I have hearing loss due to having listened to too much recorded sound with my Apple earbuds. The only thing that can help my chronic ear pain after hours of Zoom calls is to take a walk in nature and listen to the REAL sound of birds. You had asked me to record the sounds that I heard in nature, but I am so frustrated by the loss of texture that I could not bring myself to do it.
No worries on the recordings. However, take heart because simply being near nature has a restorative effect. My thought for you is that actually listening to and responding to the environment in a real space makes you much more attuned to what’s happening around you. My other thought on this is that recorded sounds don’t excite our senses in the same way that unexpected stimuli can enchant us in real time.
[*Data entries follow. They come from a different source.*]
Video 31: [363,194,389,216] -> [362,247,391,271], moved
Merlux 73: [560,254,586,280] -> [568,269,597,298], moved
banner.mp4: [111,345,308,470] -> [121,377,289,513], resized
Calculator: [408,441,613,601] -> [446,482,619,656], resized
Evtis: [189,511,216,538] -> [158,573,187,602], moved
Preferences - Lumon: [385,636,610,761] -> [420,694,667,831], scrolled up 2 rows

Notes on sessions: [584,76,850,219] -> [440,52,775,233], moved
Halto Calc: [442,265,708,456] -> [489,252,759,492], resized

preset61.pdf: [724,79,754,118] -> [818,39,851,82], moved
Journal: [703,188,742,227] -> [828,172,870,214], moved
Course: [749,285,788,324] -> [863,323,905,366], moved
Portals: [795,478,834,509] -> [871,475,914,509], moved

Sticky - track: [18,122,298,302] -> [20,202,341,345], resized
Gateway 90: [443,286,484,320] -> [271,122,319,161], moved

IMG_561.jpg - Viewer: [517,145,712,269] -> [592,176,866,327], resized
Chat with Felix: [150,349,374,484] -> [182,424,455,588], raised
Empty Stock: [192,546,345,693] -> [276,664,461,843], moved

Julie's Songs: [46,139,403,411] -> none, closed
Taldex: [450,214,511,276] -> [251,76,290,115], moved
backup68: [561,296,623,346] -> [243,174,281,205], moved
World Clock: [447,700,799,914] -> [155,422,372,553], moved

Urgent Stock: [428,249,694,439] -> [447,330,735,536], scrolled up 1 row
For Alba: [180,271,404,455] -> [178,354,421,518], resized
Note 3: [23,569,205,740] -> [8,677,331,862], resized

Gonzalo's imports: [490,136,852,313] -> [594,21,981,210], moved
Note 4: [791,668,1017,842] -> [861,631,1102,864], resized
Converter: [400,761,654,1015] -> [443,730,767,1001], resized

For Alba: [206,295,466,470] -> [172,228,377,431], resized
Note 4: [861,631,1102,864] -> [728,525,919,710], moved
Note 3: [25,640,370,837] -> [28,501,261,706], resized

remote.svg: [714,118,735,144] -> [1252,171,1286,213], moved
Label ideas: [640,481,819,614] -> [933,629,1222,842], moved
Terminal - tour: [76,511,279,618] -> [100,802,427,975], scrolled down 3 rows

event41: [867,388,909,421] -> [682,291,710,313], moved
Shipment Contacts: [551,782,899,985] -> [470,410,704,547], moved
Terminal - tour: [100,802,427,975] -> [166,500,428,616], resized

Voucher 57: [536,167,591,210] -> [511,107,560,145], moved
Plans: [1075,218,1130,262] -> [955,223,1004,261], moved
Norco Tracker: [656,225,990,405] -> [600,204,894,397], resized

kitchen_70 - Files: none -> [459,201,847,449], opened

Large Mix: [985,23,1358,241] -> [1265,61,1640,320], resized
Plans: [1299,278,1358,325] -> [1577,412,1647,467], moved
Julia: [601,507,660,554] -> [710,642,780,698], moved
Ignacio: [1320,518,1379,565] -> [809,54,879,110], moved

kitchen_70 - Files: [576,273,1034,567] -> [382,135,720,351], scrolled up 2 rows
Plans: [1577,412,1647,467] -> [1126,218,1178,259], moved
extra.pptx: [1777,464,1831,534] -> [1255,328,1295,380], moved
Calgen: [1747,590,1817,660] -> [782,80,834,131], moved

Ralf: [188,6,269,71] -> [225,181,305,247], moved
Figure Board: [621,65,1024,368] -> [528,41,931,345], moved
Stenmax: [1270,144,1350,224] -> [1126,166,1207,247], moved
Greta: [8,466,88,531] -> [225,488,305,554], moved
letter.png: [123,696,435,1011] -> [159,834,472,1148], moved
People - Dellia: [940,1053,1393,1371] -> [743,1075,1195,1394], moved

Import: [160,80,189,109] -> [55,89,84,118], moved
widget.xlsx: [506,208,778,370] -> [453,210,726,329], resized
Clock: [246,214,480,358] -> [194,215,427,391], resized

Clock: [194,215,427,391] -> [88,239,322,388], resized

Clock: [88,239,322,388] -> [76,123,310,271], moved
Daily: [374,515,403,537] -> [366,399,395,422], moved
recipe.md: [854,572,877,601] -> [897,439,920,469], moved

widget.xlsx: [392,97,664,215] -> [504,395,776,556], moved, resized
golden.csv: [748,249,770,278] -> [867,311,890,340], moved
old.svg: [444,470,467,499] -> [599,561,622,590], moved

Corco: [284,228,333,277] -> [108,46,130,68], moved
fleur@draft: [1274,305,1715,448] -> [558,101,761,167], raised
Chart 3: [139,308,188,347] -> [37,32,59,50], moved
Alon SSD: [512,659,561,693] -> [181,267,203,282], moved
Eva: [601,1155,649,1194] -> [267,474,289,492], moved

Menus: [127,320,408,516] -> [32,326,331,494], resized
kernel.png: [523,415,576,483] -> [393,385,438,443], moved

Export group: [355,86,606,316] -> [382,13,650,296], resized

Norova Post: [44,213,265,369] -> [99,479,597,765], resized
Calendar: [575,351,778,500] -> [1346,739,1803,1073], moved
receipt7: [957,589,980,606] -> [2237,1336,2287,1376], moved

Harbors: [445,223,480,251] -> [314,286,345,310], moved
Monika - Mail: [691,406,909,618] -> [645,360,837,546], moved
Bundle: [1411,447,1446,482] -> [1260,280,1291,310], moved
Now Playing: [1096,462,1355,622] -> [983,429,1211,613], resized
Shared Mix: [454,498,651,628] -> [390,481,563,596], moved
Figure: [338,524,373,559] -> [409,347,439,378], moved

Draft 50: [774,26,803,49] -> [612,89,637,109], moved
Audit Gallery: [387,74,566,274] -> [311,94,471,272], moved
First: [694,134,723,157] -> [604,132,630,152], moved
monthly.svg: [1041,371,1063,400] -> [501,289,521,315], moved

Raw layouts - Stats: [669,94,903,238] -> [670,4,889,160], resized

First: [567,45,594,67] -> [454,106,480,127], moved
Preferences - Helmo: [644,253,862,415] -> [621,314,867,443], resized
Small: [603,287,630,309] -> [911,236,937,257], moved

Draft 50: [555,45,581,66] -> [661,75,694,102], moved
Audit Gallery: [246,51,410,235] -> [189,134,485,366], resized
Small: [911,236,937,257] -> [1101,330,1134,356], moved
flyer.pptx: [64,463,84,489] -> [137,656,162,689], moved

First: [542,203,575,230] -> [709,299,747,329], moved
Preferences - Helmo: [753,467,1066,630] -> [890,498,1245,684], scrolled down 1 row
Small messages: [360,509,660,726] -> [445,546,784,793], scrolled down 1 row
Could you talk more about some of your media archaeology projects like the One Bit Projector? Is it an autopsy of the surveillance state?
I’m a sculptor and a tinkerer. I love pulling technology apart and seeing what I can make with it. I create devices that pay attention when nobody is around. The One Bit Projector project came out of the delirious joy of tinkering. In terms of a surveillance state, I really think we all need to be comfortable being makers, artists, designers, and anarchists when it comes to technology.